I've studied the resulting asm of few alternative solutions:
#![allow(private_no_mangle_fns)]
#[no_mangle]
#[inline(never)]
fn flatten1(data: &[(i32, i32)]) -> Vec<i32> {
data
.iter()
.fold(Vec::with_capacity(data.len() * 2),
|mut acc, p| { acc.extend(&[p.0, p.1]); acc })
}
#[no_mangle]
#[inline(never)]
fn flatten2(data: &[(i32, i32)]) -> Vec<i32> {
data
.iter()
.fold(Vec::with_capacity(data.len() * 2),
|mut acc, p| { acc.push(p.0); acc.push(p.1); acc })
}
#[no_mangle]
#[inline(never)]
fn flatten3(data: &[(i32, i32)]) -> Vec<i32> {
let mut result = Vec::with_capacity(data.len() * 2);
for &(a, b) in data {
result.push(a);
result.push(b);
}
result
}
#[no_mangle]
#[inline(never)]
fn flatten4(data: &[(i32, i32)]) -> Vec<i32> {
let mut result = vec![0; data.len() * 2];
for (i, &(a, b)) in data.iter().enumerate() {
result[i * 2 + 0] = a;
result[i * 2 + 1] = b;
}
result
}
#[no_mangle]
#[inline(never)]
fn flatten5(data: &[(i32, i32)]) -> Vec<i32> {
let len = data.len() * 2;
let mut result = Vec::with_capacity(len);
unsafe {
for (i, &(a, b)) in data.iter().enumerate() {
*result.get_unchecked_mut(i * 2) = a;
*result.get_unchecked_mut(i * 2 + 1) = b;
}
result.set_len(len);
}
result
}
#[no_mangle]
#[inline(never)]
fn flatten6(data: &[(i32, i32)]) -> Vec<i32> {
let mut result = data.to_vec();
unsafe {
result.set_len(data.len() * 2);
std::mem::transmute(result)
}
}
fn main() {
for flatten in &[flatten1, flatten2, flatten3,
flatten4, flatten5, flatten6] {
println!("{:?}", flatten(&[(1,2), (3,4), (5,6)]));
println!("{:?}", flatten(&[(1,2), (3,4)]));
}
}
For a system programmer flatten6 is probably the most reasonable solution, it's short, fast (it's equivalent to a malloc + memcpy), and unsafe (but the types are inferred, this avoids some bugs).

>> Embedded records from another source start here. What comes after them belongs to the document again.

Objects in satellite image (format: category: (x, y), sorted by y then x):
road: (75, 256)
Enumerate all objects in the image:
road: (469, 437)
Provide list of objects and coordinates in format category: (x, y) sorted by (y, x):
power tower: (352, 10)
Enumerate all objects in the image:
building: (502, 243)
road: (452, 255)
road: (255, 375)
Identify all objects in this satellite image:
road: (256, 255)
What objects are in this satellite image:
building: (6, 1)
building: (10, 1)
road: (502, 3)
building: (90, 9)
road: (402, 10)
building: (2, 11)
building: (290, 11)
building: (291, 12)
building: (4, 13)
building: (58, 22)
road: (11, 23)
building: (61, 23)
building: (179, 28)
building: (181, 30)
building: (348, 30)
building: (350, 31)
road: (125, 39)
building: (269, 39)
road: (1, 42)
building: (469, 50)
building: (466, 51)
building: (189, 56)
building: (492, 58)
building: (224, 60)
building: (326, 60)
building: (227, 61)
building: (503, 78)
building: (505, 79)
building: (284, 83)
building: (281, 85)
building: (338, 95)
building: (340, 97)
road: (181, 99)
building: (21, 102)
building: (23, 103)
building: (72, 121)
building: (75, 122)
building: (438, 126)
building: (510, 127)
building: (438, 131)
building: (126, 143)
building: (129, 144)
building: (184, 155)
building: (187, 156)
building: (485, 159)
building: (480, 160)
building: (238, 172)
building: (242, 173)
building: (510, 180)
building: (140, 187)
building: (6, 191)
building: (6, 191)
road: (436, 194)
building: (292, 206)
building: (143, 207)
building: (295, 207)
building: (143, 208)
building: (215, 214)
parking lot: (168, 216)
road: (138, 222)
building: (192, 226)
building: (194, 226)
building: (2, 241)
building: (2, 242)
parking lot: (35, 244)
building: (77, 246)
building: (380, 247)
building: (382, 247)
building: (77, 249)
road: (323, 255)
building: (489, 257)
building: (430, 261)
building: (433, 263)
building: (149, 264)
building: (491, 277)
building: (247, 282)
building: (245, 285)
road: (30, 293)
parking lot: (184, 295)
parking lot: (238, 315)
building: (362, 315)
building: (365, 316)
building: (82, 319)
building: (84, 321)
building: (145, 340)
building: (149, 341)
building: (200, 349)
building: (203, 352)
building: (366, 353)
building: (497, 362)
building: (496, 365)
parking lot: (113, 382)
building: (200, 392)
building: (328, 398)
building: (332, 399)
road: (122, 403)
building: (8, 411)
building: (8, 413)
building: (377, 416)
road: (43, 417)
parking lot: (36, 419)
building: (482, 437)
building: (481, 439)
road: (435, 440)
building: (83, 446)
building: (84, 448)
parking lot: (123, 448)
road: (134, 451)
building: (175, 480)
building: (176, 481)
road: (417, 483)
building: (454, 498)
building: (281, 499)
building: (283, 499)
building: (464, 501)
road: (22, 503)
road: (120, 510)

But for its signature I'd like to write some like this (that's allowed in D language), that is less bug-prone:
fn flatten6(data: &[(i32, i32)]) -> Vec<typeof(data[0].0)> {
flatten4 looks efficient but the compiler is fails to see that a vec of pairs of length N is fitting inside a 2*N array, so both array accesses have bound tests.
flatten5 avoids that problem, but it's a bad idea to write code like that for i32 data.
The asm of flatten1 seems a bit worse than flatten2 that has two simpler push.